**Data excerpt:**
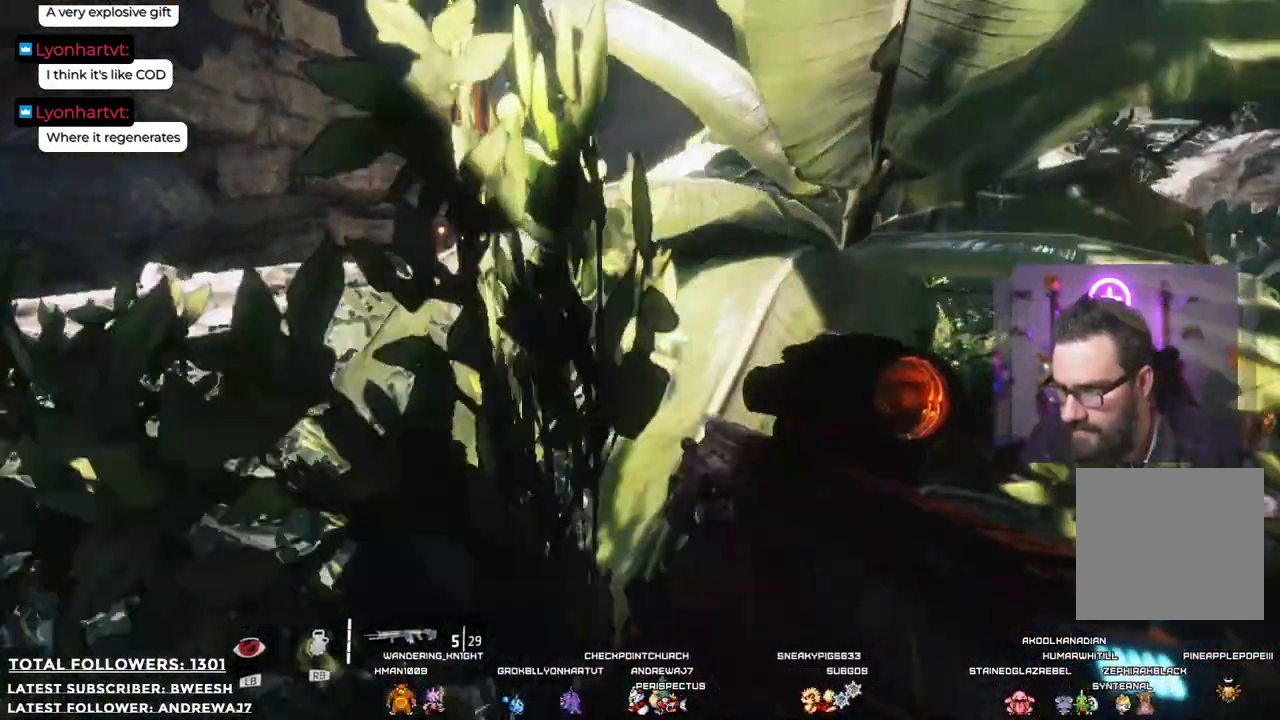
{"buttons": [], "left_stick": "up-right", "right_stick": "center", "events": []}
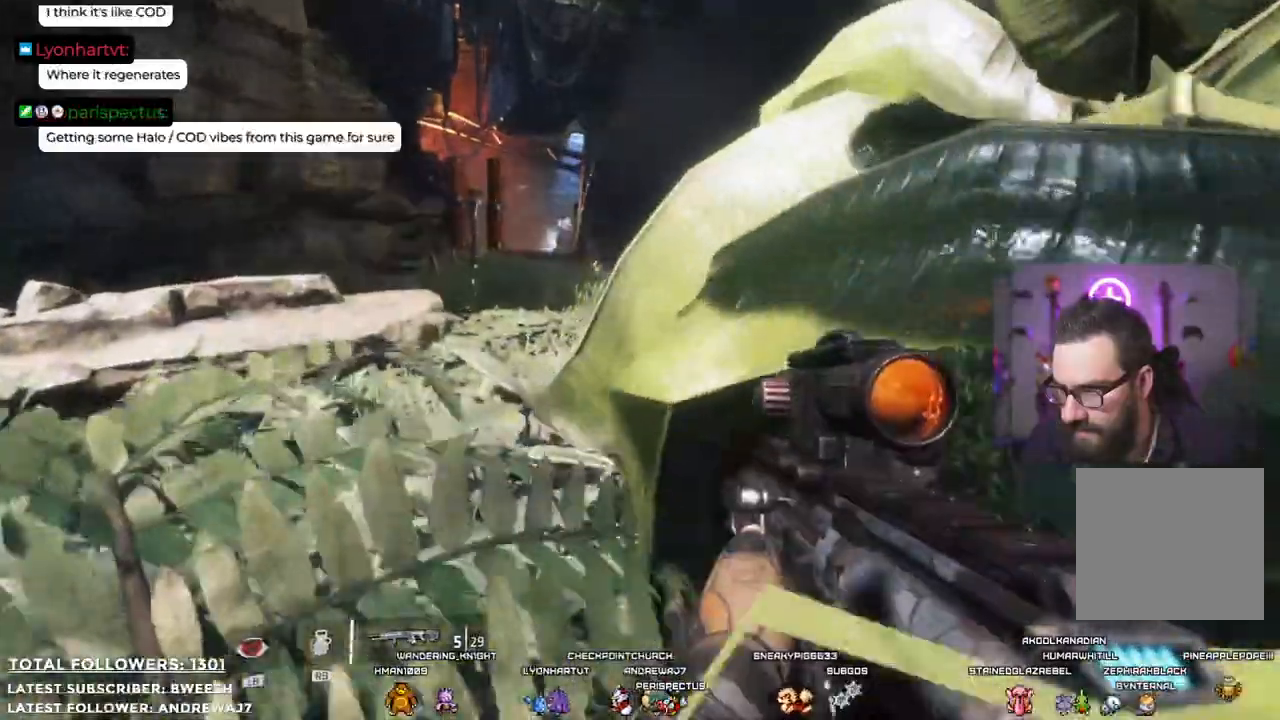
{"buttons": [], "left_stick": "right", "right_stick": "center", "events": [[284, "left_stick", "right"]]}
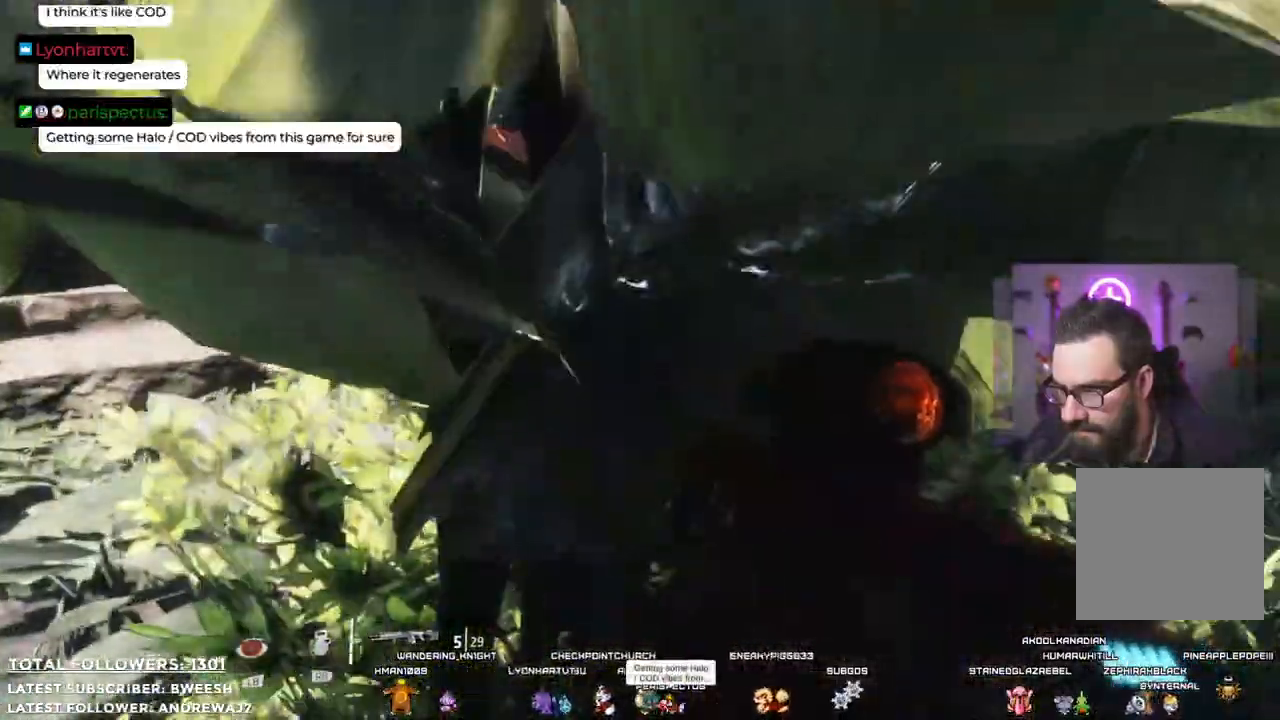
{"buttons": [], "left_stick": "center", "right_stick": "center", "events": [[84, "left_stick", "down-right"], [435, "left_stick", "center"]]}
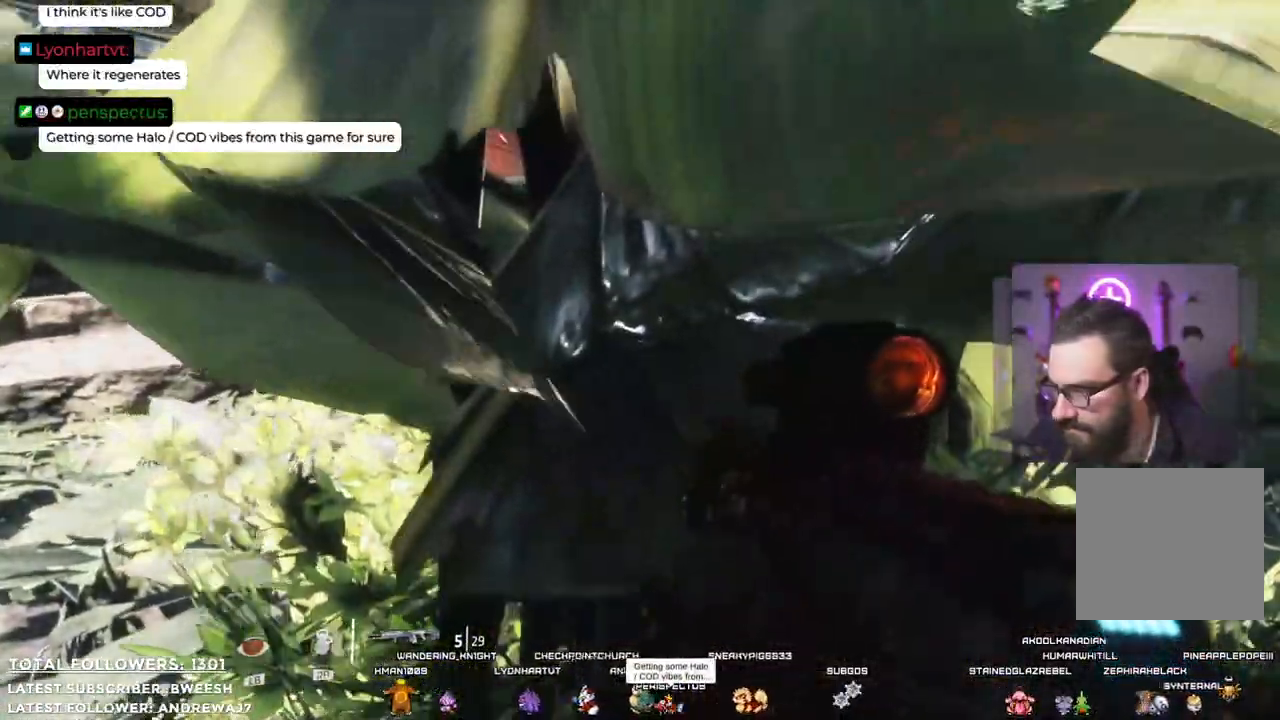
{"buttons": [], "left_stick": "right", "right_stick": "center"}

**Prompt:**
Repeat the listing word for word. Leave images out.

**Exercise answer:**
{"buttons": [], "left_stick": "up-right", "right_stick": "center", "events": []}
{"buttons": [], "left_stick": "right", "right_stick": "center", "events": [[284, "left_stick", "right"]]}
{"buttons": [], "left_stick": "center", "right_stick": "center", "events": [[84, "left_stick", "down-right"], [435, "left_stick", "center"]]}
{"buttons": [], "left_stick": "right", "right_stick": "center"}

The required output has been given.